A team of researchers from the University of Toronto has plotted the genes that enable cancer cells to avoid being destroyed by the immune system—a discovery that could lead to the development of new immunotherapies that would be effective for larger populations of patients and across different types of tumors.
A cancer cell is surrounded by immune T killer cells. Image Credit: National Institutes of Health.
Over the last decade, different forms of immunotherapy have emerged as really potent cancer treatments, but the reality is that they only generate durable responses in a fraction of patients and not for all tumour types.”
Jason Moffat, Study Lead and Professor of Molecular Genetics, Donnelly Centre for Cellular and Biomolecular Research, University of Toronto
Published in the Nature journal, the study also demonstrated the need for novel therapy to consider the genetic composition of tumors owing to mutations in cancer cells. Such mutations, often known as “cancer resistance mutations,” can possibly make the disease worse in response to treatment.
According to Moffat, who holds Canada Research Chair in Functional Genomics of Cancer, “It’s very important to understand at the molecular level how cancer develops resistance to immunotherapies in order to make them more broadly available. Advances in systematic genetic approaches have let us key in on genes and molecular pathways that are commonly involved in resistance to therapy.”
In immunotherapy, a person’s own immune cells, called T killer cells are designed to identify and kill cancer. However, treatment resistance has prevented its use in a majority of the patients, particularly those with solid tumors.
It’s an ongoing battle between the immune system and cancer, where the immune system is trying to find and kill the cancer whereas the cancer’s job is to evade that killing.”
Keith Lawson, Study Co-Lead Author, Faculty of Medicine, University of Toronto
Keith Lawson will shortly complete a PhD in Moffat’s laboratory as part of his medical training in the surgeon-scientist program at Faculty of Medicine in the University of Toronto.
Tumor heterogeneity—that is, genetic changes in tumor cells within and across people that can influence therapy response—also complicates things.
Lawson added, “It’s important to not just find genes that can regulate immune evasion in one model of cancer, but what you really want are to find those genes that you can manipulate in cancer cells across many models because those are going to make the best therapeutic targets.”
The researchers, which included colleagues from Agios Pharmaceuticals in Cambridge, Massachusetts, prepared for genes that control immune evasion over six genetically diverse tumor models acquired from colon, breast, skin, and kidney cancer.
The cancer cells were located in a dish alongside the T cells designed to destroy them, where the resulting onslaught acted as a baseline. Later, the team posted CRISPR—the gene editing tool—to turn off every gene in the cancer cells gradually and quantified the resulting deviations from the killing baseline.
The team detected a total of 182 “core cancer intrinsic immune evasion genes,” whose deletion renders the cancer cells either more resistant or more sensitive to T cell attack. Among these resisters were all the genes believed to develop mutations in patients who no longer responded to immunotherapy. This provided confidence to the team that their method actually worked.
Several of the identified genes had no prior connections to immune evasion.
Lawson added, “That was really exciting to see, because it means that our dataset was very rich in new biological information.”
Genes that play a role in autophagy—a biological process when cells ramp up recycling their components to reduce damage subsequent to stress—was identified to be a key for immune evasion. This increases the chance that cancer’s sensitivity to immunotherapy could be improved by targeting its autophagy genes.
However as the researchers explored deeper, they identified that deleting specific autophagy genes in pairs made the cells resistant against T cell killing. This implies that if a tumor already has a mutation in one autophagy gene, a therapy that integrates immunotherapy with a medication targeting another autophagy gene could make the disease worse in that specific patient.
We found this complete inversion of gene dependency. We did not anticipate this at all. What it shows us is that genetic context—what mutations are present—very much dictates whether the introduction of the second mutation will cause no effect, resistance or sensitivity to therapy.”

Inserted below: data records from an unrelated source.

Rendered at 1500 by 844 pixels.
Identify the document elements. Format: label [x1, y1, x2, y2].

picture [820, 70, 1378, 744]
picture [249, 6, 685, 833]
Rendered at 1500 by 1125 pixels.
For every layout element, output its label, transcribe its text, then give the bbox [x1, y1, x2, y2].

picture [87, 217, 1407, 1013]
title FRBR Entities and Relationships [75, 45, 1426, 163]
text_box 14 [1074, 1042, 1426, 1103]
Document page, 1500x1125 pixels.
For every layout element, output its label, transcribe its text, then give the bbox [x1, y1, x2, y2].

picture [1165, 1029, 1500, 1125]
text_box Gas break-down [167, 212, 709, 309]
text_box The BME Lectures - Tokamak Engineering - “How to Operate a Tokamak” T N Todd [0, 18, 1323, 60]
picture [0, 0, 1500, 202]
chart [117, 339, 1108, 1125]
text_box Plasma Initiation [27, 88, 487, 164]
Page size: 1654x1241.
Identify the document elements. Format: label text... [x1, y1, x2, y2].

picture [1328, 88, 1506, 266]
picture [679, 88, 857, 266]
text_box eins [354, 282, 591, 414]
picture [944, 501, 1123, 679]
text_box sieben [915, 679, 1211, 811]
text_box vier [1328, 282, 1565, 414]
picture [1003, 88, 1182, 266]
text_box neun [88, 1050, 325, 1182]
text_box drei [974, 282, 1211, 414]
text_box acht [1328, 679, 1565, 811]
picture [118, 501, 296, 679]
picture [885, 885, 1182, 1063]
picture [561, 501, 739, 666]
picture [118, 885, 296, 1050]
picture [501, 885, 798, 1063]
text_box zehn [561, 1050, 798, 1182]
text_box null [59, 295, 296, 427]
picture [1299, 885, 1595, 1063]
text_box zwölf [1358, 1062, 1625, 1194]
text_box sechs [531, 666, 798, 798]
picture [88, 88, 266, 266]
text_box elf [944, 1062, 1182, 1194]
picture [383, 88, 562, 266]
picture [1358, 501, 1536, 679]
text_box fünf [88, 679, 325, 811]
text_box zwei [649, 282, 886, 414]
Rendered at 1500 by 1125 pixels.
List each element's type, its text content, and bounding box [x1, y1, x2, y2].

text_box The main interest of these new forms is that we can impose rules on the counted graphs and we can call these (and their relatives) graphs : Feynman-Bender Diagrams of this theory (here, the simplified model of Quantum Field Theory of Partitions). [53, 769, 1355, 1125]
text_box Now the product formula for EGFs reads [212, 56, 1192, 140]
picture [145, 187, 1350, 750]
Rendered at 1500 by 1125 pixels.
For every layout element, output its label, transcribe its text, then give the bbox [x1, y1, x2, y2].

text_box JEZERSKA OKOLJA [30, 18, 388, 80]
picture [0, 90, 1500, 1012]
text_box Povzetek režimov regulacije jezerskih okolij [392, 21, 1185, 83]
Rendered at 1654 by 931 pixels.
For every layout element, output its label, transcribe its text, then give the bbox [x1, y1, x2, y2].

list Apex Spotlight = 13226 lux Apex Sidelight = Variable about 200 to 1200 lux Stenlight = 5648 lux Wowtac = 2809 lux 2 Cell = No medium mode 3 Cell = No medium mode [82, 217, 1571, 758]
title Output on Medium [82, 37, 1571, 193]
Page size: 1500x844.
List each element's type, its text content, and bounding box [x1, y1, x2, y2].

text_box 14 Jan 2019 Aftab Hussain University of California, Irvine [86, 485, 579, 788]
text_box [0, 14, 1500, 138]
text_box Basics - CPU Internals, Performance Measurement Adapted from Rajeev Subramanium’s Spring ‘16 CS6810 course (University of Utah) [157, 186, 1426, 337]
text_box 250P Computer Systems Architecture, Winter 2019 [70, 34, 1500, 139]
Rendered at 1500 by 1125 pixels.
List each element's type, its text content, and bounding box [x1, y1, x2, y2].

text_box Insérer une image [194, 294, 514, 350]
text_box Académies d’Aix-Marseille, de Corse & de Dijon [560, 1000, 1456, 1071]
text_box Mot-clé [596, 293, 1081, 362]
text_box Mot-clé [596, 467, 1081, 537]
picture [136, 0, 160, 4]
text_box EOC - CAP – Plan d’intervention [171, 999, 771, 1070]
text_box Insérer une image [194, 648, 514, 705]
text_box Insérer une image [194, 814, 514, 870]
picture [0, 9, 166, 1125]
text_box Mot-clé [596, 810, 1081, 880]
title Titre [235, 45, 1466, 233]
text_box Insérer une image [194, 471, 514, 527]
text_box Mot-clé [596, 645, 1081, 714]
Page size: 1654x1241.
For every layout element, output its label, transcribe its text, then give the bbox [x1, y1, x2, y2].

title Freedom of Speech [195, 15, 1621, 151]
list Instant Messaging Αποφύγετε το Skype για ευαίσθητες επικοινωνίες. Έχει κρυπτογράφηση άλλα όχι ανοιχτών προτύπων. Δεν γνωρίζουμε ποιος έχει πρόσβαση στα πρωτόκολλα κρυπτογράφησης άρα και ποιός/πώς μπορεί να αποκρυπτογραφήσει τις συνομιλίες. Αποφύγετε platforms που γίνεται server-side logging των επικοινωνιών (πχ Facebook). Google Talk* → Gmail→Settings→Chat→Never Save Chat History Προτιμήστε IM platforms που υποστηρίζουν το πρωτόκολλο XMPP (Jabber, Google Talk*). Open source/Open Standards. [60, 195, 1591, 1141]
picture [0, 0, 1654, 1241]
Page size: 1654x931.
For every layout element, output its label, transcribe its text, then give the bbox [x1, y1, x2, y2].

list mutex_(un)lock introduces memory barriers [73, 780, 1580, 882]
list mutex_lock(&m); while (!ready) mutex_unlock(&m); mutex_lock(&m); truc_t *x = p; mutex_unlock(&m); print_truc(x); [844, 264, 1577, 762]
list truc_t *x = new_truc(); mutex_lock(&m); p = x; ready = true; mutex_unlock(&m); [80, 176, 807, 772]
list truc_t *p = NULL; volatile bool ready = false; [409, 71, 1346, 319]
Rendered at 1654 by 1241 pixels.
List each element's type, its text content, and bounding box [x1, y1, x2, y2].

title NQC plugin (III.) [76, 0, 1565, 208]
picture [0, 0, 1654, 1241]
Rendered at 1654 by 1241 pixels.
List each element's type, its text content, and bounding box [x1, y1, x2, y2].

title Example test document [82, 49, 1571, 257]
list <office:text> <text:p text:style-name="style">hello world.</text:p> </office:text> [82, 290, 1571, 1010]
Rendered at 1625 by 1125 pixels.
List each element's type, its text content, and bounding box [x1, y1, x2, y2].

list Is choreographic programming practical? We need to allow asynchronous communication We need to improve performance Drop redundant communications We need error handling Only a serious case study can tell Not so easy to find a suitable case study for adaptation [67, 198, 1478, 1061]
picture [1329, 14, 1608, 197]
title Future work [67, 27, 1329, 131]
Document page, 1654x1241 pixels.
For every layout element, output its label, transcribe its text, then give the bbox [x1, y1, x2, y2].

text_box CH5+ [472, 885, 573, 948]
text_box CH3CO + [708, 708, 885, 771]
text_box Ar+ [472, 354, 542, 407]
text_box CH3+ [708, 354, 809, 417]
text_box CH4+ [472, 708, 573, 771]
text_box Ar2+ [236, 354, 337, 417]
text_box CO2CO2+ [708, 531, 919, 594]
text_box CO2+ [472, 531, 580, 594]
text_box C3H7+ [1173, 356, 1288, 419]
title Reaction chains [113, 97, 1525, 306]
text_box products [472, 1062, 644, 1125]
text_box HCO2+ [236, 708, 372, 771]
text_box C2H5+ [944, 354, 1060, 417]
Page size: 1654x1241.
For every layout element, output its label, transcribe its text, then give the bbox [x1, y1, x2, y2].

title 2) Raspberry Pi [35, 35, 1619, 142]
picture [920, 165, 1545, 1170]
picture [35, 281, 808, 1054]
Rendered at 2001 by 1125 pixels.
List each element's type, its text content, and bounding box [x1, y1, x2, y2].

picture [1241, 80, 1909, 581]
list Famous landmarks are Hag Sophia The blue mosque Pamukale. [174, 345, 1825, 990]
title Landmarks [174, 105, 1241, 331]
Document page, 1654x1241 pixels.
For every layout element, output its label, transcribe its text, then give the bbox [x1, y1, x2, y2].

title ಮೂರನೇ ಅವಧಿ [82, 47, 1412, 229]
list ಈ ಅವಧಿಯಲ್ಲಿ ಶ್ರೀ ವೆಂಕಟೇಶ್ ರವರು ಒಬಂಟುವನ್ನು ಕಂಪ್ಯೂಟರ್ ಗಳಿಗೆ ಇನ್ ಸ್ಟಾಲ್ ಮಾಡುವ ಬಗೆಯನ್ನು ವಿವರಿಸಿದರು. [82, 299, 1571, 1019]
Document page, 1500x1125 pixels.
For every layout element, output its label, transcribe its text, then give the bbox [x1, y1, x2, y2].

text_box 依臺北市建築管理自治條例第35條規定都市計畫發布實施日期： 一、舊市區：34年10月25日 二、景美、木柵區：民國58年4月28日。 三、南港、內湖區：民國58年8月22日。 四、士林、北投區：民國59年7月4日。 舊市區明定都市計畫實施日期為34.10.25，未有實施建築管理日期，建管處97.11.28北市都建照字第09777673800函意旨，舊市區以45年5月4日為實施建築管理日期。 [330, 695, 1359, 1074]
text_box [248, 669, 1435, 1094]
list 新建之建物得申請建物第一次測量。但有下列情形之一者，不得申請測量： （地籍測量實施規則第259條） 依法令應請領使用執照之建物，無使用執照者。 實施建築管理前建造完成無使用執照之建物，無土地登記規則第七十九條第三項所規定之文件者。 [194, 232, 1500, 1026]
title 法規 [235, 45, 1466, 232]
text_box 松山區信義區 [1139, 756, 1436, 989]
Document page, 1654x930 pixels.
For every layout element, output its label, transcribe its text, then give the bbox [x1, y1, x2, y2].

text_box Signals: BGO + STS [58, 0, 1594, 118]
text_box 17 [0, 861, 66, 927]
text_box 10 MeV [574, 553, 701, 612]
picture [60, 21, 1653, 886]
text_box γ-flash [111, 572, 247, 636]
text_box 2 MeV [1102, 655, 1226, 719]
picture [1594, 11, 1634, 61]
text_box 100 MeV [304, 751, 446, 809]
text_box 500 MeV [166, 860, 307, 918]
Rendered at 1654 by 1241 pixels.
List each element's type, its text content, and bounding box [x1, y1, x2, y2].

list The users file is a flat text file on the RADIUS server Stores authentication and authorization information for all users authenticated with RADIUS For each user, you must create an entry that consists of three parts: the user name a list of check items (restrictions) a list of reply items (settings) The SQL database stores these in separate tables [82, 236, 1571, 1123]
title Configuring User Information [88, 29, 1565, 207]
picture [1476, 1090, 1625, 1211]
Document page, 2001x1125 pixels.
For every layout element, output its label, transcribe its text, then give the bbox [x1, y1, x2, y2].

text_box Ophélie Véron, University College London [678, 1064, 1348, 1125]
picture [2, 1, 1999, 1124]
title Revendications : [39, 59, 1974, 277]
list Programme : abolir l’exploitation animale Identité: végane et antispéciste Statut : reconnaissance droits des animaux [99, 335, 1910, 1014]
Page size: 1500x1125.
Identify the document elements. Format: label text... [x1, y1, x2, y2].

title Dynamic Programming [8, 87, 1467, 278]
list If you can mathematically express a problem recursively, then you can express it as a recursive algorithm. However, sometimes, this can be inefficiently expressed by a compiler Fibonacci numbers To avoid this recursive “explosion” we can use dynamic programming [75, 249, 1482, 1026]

Jason Moffat, Professor of Molecular Genetics, Donnelly Centre for Cellular and Biomolecular Research, University of Toronto
As more studies investigate the combinatorial effects of mutations across diverse types of cancer cells, it should probably become feasible to estimate from a tumor’s DNA of the type of therapy that will be most effective.
Lawson, K. A., et al. (2020) Functional genomic landscape of cancer-intrinsic evasion of killing by T cells. Nature. doi.org/10.1038/s41586-020-2746-2.